■ To be done ■
A - Answer these from the issue thread below on forbidding slow `in` inside comprehensions, one line each, marked the same way:
(i) Which tool does sobolevn say already catches `len(1 for el in a if el in b)`?
(ii) In that tool's error output, what type is named as expected for the argument to `len`?
(iii) Which timed expression shows the lowest mean time per loop, and what is that time?
B - In the issue thread below, why is orsinium unsure that the last timed expression is really the fastest? Answer in one to three sentences.
C - Continue the issue thread below on forbidding slow `in` inside comprehensions, starting after its last line.
++++ Extract ++++
Forbid slow `in` inside comprehensions #864

orsinium · 2019-10-09T07:28:23Z

Rule request

Thesis

len with comprehensions

Iterators have no len, and sometimes I forgetting it.

Bad:

len(1 for el in a if el in b)

Better:

len([1 for el in a if el in b])

`in` inside comprehensions

Good:

sum(1 for el in a if el in b)

Twice slower, but also ok:

sum(el in b for el in a)

Reasoning

Detect runtime TypeError in advance. We could also detect len from yield-like iterators, but resolving symbols in python always is a non-trivial thing, unfortunately.

The text was updated successfully, but these errors were encountered:

sobolevn · 2019-10-09T08:31:14Z

Good idea!

But, we don't assume types as the best practice. mypy catches this case perfectly:

# ex.py
len(1 for el in a if el in b)

Output:

ex.py:1: error: Argument 1 to "len" has incompatible type "Generator[int, None, None]"; expected "Sized"

But, sum is the whole new case. That's about performance and the best practice.
That's something I want to have.

We can forbid to use x in y inside value part of the comprehension. And force people to write 1 or True and if x in y.

sobolevn · 2019-10-09T08:33:54Z

We need to measure the speed for different types with timeit
And make a decision based on the results.

orsinium · 2019-10-09T09:09:00Z

From worst to best:

from random import randint 
elements = list(randint(-100000, 100000) for _ in range(1000000))  

%timeit sum(a > 0 for a in elements) 
# 130 ms ± 3.15 ms per loop (mean ± std. dev. of 7 runs, 10 loops each)

%timeit sum(True for a in elements if a > 0) 
# 92.1 ms ± 2.62 ms per loop (mean ± std. dev. of 7 runs, 10 loops each)

%%timeit
s = 0
for a in elements:
  if a > 0:
    s += 1
# 73.1 ms ± 714 µs per loop (mean ± std. dev. of 7 runs, 10 loops each)

%timeit sum(1 for a in elements if a > 0)  
# 71.8 ms ± 720 µs per loop (mean ± std. dev. of 7 runs, 10 loops each)

%timeit len([1 for a in elements if a > 0])  
# 62.4 ms ± 9.78 ms per loop (mean ± std. dev. of 7 runs, 10 loops each)

orsinium · 2019-10-09T09:12:07Z

The last one has a big std deviation. So, I'm not sure is it really the best or some optimization for repetitive list creation.

ManishAradwad · 2019-10-09T09:25:40Z

Would like to take this! Can u plz assign this to me

ManishAradwad · 2019-10-13T08:25:46Z

From worst to best:

from random import randint 
elements = list(randint(-100000, 100000) for _ in range(1000000))  

%timeit sum(a > 0 for a in elements) 
# 130 ms ± 3.15 ms per loop (mean ± std. dev. of 7 runs, 10 loops each)

%timeit sum(True for a in elements if a > 0) 
# 92.1 ms ± 2.62 ms per loop (mean ± std. dev. of 7 runs, 10 loops each)

%%timeit
s = 0
for a in elements:
  if a > 0:
    s += 1
# 73.1 ms ± 714 µs per loop (mean ± std. dev. of 7 runs, 10 loops each)
++++ Material ++++
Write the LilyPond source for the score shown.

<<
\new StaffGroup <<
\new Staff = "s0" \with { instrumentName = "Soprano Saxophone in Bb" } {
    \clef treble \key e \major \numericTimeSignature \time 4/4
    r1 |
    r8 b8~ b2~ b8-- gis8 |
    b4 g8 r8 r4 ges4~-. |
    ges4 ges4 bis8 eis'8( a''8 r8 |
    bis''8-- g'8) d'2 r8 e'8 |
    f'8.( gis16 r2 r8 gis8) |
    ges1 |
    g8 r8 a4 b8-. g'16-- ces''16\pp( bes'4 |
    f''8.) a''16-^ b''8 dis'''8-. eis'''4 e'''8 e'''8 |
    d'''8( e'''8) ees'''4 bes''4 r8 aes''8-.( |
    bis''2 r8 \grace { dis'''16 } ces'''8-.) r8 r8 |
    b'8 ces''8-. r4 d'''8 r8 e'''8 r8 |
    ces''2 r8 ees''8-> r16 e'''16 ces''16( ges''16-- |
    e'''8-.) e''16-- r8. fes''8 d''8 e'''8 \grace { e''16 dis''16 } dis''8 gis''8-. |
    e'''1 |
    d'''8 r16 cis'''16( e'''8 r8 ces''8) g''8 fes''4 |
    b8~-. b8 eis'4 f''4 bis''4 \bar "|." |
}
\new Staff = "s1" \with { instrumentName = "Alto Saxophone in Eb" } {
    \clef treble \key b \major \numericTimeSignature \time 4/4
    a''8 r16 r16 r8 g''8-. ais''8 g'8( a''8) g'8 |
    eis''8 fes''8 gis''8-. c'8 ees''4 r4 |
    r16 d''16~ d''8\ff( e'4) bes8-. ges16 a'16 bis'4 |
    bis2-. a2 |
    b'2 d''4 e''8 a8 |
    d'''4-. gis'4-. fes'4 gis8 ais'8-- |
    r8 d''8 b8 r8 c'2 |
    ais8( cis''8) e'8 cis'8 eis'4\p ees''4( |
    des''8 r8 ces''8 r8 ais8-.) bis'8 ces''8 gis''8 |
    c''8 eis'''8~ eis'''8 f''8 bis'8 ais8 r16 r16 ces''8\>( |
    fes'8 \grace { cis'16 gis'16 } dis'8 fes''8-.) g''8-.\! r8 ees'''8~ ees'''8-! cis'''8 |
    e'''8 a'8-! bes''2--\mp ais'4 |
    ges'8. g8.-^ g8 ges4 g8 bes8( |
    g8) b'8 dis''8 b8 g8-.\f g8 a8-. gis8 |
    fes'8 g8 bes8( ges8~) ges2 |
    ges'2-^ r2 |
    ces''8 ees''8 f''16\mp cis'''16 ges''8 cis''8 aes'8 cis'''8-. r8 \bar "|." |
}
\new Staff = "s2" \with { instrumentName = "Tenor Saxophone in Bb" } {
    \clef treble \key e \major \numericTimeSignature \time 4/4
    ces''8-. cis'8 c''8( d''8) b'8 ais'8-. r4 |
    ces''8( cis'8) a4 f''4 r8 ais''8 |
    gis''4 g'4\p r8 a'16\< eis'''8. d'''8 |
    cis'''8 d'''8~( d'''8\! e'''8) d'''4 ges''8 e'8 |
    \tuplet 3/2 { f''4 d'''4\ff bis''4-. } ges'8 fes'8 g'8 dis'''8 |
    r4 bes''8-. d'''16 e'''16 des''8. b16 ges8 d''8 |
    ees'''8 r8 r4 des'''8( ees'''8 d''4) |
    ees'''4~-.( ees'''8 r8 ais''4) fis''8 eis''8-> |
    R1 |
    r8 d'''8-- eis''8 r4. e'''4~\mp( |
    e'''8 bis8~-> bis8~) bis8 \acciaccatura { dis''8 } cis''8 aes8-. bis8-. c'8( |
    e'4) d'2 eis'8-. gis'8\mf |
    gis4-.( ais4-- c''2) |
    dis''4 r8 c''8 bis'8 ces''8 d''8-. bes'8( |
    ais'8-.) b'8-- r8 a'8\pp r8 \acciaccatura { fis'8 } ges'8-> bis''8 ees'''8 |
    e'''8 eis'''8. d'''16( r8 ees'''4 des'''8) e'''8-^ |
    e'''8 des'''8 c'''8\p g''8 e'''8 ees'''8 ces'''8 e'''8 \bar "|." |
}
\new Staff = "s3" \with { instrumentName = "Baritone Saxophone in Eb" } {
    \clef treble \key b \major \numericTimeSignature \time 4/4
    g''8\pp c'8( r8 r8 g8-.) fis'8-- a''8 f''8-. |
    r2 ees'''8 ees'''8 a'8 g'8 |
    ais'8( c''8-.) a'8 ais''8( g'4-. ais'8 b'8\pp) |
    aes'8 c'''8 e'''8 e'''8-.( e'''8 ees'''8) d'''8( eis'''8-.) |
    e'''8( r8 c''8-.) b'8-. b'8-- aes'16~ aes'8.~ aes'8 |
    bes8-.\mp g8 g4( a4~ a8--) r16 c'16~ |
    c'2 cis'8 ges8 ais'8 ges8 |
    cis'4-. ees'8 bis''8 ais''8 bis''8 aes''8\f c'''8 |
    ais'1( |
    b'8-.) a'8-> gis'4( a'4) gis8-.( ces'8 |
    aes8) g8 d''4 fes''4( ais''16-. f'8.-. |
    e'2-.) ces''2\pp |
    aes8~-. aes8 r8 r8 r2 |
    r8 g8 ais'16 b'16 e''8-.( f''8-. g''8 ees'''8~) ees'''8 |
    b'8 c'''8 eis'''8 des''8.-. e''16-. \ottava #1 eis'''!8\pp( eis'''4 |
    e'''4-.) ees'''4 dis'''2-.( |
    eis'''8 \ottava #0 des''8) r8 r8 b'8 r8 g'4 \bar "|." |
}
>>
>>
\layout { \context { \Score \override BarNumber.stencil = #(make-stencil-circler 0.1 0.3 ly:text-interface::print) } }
++++
■ Results ■
A -
(i) mypy.
(ii) "Sized".
(iii) `len([1 for a in elements if a > 0])`, at 62.4 ms per loop.

B - Its result has a big standard deviation (±9.78 ms). orsinium therefore can't tell whether it is truly the best or whether the result comes from some optimization for repeated list creation.

C -
%timeit sum(1 for a in elements if a > 0)  
# 71.8 ms ± 720 µs per loop (mean ± std. dev. of 7 runs, 10 loops each)

%timeit len([1 for a in elements if a > 0])  
# 62.4 ms ± 9.78 ms per loop (mean ± std. dev. of 7 runs, 10 loops each)

So, which one should be considered as a best practice??

sobolevn · 2019-10-13T09:18:47Z

sum(1 for a in elements if a in b) and len([1 for a in elements if a > 0]) win!

It means that it is better to use sum(1 for a in elements if a in b) then sum(a in b for a in elements). And this rule is perfectly valid.

ManishAradwad · 2019-10-19T10:56:05Z

So, I'm done with the local setup and ready to implement the changes. But, I'm quite confused about how should I approach the issue...
I suppose I should create a new visitor and violation, or is there another simpler way to do this??
Any help is appreciated, Thanks!

sobolevn · 2019-10-19T11:07:03Z

@ManishAradwad you need to create a new violation in best_practices, then we can create a new visitor here: https://github.com/wemake-services/wemake-python-styleguide/blob/master/wemake_python_styleguide/visitors/ast/loops.py

We need to visit:

ast.ListComp
ast.SetComp
ast.DictComp
ast.GeneratorExp

You can add a new method in the visitor: self._check_slow_in_expression(node)

Here's how our bad node ((a > 0 for a in elements)) looks like (just one example):

GeneratorExp(elt=Compare(left=Name(id='a', ctx=Load(), lineno=1, col_offset=4), ops=[Gt()], comparators=[Num(n=0, lineno=1, col_offset=8)], lineno=1, col_offset=4), generators=[comprehension(target=Name(id='a', ctx=Store(), lineno=1, col_offset=14), iter=Name(id='elements', ctx=Load(), lineno=1, col_offset=19), ifs=[], is_async=0)], lineno=1, col_offset=4)

Then you write the required logic, test it, and submit a PR. I am here to help.

sobolevn · 2019-10-19T14:53:31Z

@ManishAradwad sorry for misleading you. This is a refactoring violation.

ManishAradwad · 2019-10-20T01:46:03Z

sum(1 for a in elements if a in b) and len([1 for a in elements if a > 0]) win!

We are using both sum(1 for a in elements if a in b) and len([1 for a in elements if a > 0]) to find the length of the list, right??

Then what do u mean by

It means that it is better to use sum(1 for a in elements if a in b) then sum(a in b for a in elements). And this rule is perfectly valid.

ManishAradwad · 2019-10-20T02:24:25Z

Also are you saying that I should add the function self._check_slow_in_expression(node) in the Wrong ComprehensionVisitor??

sobolevn · 2019-10-20T07:33:36Z

We don't check sum or len function. We check a comprehension inside them or inside any other python code: 1 for a in elements if a in b. And yes, we check it inside WrongComprehensionVisitor

sobolevn · 2019-11-04T10:30:26Z

Hi @ManishAradwad, how's it going? Do you need any help?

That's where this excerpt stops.